Single by Gene Vincent
- Released: December 1961
- Recorded: October 1961
- Label: USA Capitol
- Songwriter: Dave Burgess

= Lucky Star (Gene Vincent song) =

"Lucky Star" is a 1961 song by Dave Burgess, first recorded by Rick Nelson and later by Gene Vincent.

The tune was written by Dave Burgess of the Champs, an old friend of Vincent's who now ran Five Star Music and Challenge Records. It is no relation to the 1957 "Lucky Star" song by Marvin Rainwater. The lyrics commence as follows:

Lucky star shine on me, Lucky star don't you see, I need your light shinin' bright, To win her love for me tonight..

==Rick Nelson version==
The song was first recorded by Rick Nelson who had covered several of Dave Burgess' songs from 1957 onwards, with Burgess philosophical about the more commercial success Nelson had with Burgess' songs than he himself. Nelson's track, which featured background vocals by Dave Burgess, Glen Campbell and Jerry Fuller, was released on his 1961 album Rick Is 21 on Imperial Records. In 1964 it was released as a single and reached #127 on Billboard's Bubbling Under chart. On January 11, 1962, Nelson sang the song on The Adventures of Ozzie & Harriet episode "Backyard Pet Show".

==Gene Vincent version==
Vincent's version of Burgess' song occurred after Vincent was forced to cancel the remainder of a UK tour after collapsing in Glasgow and then, after two days in the Glasgow Royal Infirmary, collapsing again in Rumford and being flown home. Vincent's first return to work after this incident was a low-pressure session in October 1961 at the Capitol Studios in Hollywood with Burgess and his band. Dave Burgess was an old friend, who was in The Champs when they'd toured with the Blue Caps. Lucky Star and the B-Side – a cover version of Clyde Pitts' "Baby Don't Believe Him", which Pitts also released in 1961 – were the result of the session. The track was released as a single in the fifth week of November 1961. It was his last USA Capitol single.

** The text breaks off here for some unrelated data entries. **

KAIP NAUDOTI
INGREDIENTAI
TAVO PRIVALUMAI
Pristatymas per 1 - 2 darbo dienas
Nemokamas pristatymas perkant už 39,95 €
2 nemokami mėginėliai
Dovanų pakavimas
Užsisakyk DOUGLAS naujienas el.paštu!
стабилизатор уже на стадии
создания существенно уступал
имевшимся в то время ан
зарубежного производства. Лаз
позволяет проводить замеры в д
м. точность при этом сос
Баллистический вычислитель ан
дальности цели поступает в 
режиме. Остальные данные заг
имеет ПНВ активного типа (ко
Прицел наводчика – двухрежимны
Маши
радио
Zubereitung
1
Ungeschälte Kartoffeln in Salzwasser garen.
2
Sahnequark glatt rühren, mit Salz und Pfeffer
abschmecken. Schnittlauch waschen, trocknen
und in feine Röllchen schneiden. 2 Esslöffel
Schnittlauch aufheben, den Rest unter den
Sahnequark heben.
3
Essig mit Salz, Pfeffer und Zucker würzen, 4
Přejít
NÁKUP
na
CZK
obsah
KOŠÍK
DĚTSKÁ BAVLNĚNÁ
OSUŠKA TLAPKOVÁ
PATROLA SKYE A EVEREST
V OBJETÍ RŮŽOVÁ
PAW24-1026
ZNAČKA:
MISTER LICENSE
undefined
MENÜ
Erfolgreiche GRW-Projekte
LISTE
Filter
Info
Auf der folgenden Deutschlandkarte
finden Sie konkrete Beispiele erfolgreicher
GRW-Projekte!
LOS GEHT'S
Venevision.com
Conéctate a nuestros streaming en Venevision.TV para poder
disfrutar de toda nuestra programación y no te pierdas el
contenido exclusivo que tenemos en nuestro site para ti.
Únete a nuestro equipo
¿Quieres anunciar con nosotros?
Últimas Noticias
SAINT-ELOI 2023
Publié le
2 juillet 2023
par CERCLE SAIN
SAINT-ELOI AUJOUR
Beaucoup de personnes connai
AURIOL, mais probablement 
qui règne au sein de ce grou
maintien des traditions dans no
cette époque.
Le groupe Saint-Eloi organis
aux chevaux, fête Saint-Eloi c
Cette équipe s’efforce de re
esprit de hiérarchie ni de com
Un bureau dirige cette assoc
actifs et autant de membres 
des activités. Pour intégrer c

In March 1962 Vincent was back in the UK touring with Brenda Lee and included the new song "Lucky Star" in a set consisting mainly of older hits. The song has been reissued on several compilation albums including A Portrait of Gene Vincent and Gene Vincent's 20 Greatest. Coincidentally Vincent was the first American to appear on the show Thank Your Lucky Stars.